Collection entries:
——

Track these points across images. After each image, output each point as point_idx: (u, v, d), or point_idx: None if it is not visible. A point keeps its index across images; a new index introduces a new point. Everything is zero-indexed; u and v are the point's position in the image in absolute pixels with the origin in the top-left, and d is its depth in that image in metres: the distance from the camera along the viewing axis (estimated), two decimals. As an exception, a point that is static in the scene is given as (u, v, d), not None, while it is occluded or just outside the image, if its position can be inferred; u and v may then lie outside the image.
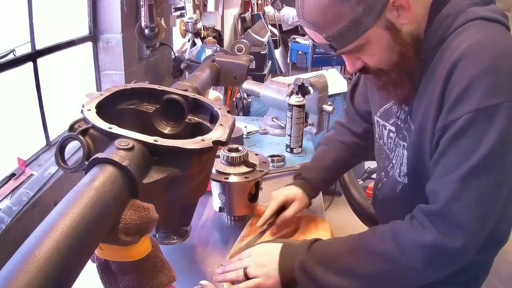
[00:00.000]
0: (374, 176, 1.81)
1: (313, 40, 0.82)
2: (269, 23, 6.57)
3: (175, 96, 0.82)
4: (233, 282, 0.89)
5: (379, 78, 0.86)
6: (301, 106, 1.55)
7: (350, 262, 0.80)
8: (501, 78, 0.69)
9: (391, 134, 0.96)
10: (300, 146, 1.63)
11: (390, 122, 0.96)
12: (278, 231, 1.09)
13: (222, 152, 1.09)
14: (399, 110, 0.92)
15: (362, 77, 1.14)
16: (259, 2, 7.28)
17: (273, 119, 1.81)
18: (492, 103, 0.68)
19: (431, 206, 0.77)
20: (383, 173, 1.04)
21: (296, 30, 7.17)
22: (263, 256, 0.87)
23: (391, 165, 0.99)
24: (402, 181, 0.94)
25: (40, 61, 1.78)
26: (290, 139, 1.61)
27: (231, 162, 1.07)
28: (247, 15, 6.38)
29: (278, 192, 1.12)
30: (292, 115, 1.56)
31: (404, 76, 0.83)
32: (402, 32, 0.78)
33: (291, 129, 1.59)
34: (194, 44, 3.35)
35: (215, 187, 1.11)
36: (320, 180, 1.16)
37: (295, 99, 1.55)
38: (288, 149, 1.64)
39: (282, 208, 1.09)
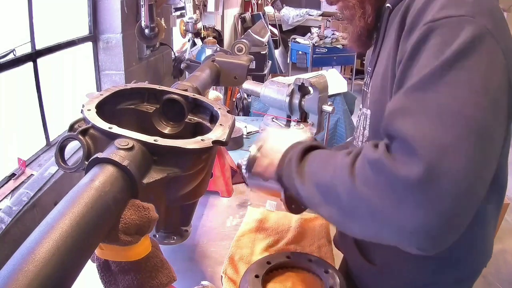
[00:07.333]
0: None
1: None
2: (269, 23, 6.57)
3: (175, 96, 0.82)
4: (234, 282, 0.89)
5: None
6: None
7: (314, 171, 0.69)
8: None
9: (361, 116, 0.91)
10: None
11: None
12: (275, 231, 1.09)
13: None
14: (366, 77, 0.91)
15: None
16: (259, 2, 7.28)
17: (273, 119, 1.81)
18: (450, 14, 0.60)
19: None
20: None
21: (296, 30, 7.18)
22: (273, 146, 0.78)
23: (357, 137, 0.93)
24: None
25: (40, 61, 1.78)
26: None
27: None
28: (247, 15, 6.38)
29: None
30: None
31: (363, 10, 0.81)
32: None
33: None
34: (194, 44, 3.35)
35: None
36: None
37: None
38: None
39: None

——

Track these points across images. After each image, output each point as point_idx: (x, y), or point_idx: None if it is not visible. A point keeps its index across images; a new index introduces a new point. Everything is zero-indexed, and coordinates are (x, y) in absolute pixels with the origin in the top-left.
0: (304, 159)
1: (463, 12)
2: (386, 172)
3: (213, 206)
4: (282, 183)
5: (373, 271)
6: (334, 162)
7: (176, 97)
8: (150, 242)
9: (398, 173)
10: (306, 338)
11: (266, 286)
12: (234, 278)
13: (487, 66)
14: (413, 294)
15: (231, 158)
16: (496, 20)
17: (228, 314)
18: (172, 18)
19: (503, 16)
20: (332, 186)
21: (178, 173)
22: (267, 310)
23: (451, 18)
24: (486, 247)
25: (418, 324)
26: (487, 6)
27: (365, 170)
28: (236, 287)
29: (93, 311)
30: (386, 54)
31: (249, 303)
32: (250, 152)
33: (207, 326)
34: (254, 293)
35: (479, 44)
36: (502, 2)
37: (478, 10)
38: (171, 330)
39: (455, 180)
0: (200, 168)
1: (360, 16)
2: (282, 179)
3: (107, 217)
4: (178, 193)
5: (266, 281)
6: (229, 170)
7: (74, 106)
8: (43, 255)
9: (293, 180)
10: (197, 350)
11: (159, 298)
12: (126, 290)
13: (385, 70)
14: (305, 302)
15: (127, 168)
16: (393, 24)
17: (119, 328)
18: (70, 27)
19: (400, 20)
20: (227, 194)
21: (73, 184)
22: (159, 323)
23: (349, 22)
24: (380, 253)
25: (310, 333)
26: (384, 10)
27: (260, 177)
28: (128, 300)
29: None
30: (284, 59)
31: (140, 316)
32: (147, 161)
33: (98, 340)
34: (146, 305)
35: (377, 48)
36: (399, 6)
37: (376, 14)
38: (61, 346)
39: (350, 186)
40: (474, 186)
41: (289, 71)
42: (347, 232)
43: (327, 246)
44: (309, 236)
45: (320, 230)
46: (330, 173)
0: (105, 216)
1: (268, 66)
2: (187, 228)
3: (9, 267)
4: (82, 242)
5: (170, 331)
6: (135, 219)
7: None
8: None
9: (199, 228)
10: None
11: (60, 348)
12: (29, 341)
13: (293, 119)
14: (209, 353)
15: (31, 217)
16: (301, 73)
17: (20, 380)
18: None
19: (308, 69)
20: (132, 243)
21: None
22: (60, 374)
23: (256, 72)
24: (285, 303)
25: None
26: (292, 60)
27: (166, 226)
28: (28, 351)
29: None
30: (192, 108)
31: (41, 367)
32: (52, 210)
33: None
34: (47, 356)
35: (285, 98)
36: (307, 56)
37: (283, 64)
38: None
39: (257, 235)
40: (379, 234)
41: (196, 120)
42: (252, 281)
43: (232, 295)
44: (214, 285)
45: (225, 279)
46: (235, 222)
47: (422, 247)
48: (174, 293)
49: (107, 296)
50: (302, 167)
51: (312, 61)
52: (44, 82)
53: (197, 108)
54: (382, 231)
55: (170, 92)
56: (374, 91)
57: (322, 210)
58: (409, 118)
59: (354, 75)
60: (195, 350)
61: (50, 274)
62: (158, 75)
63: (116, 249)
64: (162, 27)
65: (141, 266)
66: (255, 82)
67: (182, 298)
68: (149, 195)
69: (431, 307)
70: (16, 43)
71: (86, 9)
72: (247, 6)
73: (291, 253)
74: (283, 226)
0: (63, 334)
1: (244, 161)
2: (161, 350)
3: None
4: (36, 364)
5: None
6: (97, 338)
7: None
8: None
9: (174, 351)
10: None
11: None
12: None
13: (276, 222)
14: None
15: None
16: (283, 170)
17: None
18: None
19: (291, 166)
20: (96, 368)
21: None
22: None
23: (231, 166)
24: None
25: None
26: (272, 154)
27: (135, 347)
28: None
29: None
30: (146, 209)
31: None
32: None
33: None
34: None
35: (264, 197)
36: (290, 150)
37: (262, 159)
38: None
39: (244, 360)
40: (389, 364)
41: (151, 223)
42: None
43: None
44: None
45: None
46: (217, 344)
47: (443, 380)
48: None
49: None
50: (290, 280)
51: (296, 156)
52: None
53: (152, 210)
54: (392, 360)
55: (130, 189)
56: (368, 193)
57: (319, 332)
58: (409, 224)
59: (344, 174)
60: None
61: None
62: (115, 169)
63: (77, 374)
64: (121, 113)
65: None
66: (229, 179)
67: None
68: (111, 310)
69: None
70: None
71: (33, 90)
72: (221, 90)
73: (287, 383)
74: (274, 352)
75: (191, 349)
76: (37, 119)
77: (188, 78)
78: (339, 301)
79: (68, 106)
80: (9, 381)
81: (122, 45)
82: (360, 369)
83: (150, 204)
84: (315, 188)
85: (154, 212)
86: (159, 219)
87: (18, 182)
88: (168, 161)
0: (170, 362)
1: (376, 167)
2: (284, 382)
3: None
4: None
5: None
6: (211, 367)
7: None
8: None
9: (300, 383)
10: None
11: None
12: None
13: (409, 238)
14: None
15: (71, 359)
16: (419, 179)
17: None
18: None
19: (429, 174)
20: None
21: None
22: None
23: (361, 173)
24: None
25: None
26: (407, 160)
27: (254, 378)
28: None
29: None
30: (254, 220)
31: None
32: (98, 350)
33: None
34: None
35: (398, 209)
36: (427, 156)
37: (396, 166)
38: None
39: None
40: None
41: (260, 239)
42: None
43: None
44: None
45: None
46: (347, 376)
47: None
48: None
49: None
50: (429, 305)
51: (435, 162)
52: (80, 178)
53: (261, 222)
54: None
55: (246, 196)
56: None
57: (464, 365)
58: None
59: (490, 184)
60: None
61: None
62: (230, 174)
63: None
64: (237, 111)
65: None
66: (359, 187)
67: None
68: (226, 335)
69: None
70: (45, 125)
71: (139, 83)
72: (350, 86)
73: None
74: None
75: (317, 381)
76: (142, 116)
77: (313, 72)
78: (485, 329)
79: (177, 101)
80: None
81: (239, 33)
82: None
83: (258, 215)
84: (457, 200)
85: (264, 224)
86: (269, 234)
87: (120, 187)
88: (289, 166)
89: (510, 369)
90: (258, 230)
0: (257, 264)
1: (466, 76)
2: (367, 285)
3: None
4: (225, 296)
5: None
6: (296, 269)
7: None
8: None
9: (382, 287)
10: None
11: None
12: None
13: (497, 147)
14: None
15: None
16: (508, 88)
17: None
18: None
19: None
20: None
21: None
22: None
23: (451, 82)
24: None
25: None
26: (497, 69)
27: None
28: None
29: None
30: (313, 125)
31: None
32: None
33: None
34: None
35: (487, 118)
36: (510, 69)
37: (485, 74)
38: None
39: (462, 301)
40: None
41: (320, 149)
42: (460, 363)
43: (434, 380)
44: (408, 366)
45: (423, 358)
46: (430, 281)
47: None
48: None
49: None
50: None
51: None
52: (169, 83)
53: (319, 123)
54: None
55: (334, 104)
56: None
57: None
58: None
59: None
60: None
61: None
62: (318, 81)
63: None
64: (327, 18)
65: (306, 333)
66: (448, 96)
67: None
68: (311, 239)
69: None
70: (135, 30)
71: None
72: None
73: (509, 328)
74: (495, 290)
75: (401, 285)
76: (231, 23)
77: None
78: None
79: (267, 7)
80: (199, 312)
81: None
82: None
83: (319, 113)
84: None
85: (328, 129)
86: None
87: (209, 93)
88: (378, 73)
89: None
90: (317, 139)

——

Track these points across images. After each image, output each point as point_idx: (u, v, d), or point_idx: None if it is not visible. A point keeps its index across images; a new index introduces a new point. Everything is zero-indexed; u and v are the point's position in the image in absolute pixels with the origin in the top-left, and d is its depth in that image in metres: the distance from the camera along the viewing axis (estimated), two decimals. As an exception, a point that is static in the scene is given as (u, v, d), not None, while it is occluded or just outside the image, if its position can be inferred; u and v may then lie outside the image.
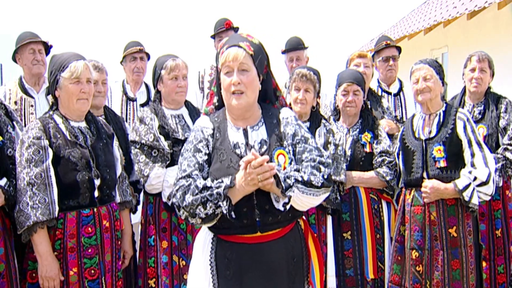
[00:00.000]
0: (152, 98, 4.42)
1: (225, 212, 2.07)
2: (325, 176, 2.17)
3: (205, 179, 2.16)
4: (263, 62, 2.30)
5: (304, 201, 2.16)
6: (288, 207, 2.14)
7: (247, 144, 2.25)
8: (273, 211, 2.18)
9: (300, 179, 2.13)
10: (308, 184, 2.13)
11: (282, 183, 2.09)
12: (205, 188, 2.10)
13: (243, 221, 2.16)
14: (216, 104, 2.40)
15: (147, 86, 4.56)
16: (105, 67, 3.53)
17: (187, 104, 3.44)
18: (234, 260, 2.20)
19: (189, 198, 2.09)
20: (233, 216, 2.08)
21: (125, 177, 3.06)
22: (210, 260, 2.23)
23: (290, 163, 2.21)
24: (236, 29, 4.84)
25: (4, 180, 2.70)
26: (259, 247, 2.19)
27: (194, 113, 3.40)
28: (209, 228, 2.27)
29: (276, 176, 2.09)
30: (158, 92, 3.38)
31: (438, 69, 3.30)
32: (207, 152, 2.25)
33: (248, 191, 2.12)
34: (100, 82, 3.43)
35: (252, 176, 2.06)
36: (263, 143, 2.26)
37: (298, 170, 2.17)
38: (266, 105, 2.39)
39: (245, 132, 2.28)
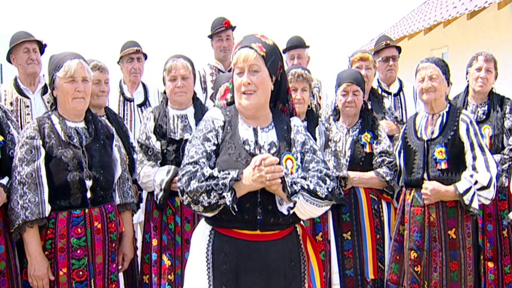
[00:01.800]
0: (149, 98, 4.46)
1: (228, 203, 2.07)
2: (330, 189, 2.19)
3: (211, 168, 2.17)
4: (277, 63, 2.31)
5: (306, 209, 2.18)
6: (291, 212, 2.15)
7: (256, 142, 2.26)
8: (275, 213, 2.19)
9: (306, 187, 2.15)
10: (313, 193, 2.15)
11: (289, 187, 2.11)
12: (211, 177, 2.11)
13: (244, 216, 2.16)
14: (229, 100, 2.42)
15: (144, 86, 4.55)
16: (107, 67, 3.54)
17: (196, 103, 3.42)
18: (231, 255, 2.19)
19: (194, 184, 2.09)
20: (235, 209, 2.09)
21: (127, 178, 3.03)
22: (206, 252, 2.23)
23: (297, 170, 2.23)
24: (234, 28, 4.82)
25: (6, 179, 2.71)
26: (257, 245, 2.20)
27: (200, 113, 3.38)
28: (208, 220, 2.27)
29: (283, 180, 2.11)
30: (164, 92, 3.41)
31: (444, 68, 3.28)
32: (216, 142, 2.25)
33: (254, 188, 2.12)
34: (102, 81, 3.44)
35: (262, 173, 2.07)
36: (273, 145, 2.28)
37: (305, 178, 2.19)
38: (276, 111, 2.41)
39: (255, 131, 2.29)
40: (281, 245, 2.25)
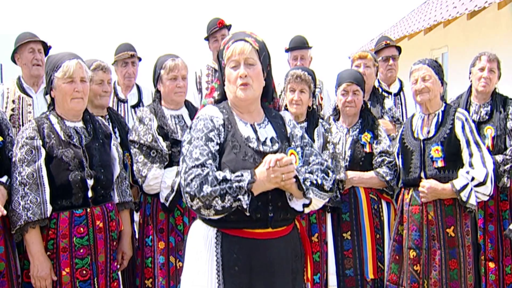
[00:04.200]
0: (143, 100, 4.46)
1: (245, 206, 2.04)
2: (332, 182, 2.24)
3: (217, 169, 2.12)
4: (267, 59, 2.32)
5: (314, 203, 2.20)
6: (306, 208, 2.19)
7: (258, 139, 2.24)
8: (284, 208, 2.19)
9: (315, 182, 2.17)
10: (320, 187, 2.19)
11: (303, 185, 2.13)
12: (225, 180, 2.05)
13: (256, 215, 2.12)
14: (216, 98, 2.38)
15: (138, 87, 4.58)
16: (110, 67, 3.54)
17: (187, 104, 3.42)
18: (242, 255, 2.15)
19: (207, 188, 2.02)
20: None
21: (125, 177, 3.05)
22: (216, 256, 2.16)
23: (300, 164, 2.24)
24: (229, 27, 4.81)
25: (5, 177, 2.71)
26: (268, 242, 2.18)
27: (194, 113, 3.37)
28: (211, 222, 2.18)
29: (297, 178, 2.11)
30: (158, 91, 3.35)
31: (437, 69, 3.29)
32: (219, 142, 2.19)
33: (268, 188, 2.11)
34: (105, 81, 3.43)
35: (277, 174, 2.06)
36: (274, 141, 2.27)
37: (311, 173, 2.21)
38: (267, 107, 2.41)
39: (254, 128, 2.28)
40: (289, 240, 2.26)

——

> [YOUR GOAL] Look above for the line holding "16: (105, 67, 3.53)" and the line holding "39: (245, 132, 2.28)". Retype both, and every line between them, word for word and nothing else.

> [RESULT OF THIS TASK]
16: (105, 67, 3.53)
17: (187, 104, 3.44)
18: (234, 260, 2.20)
19: (189, 198, 2.09)
20: (233, 216, 2.08)
21: (125, 177, 3.06)
22: (210, 260, 2.23)
23: (290, 163, 2.21)
24: (236, 29, 4.84)
25: (4, 180, 2.70)
26: (259, 247, 2.19)
27: (194, 113, 3.40)
28: (209, 228, 2.27)
29: (276, 176, 2.09)
30: (158, 92, 3.38)
31: (438, 69, 3.30)
32: (207, 152, 2.25)
33: (248, 191, 2.12)
34: (100, 82, 3.43)
35: (252, 176, 2.06)
36: (263, 143, 2.26)
37: (298, 170, 2.17)
38: (266, 105, 2.39)
39: (245, 132, 2.28)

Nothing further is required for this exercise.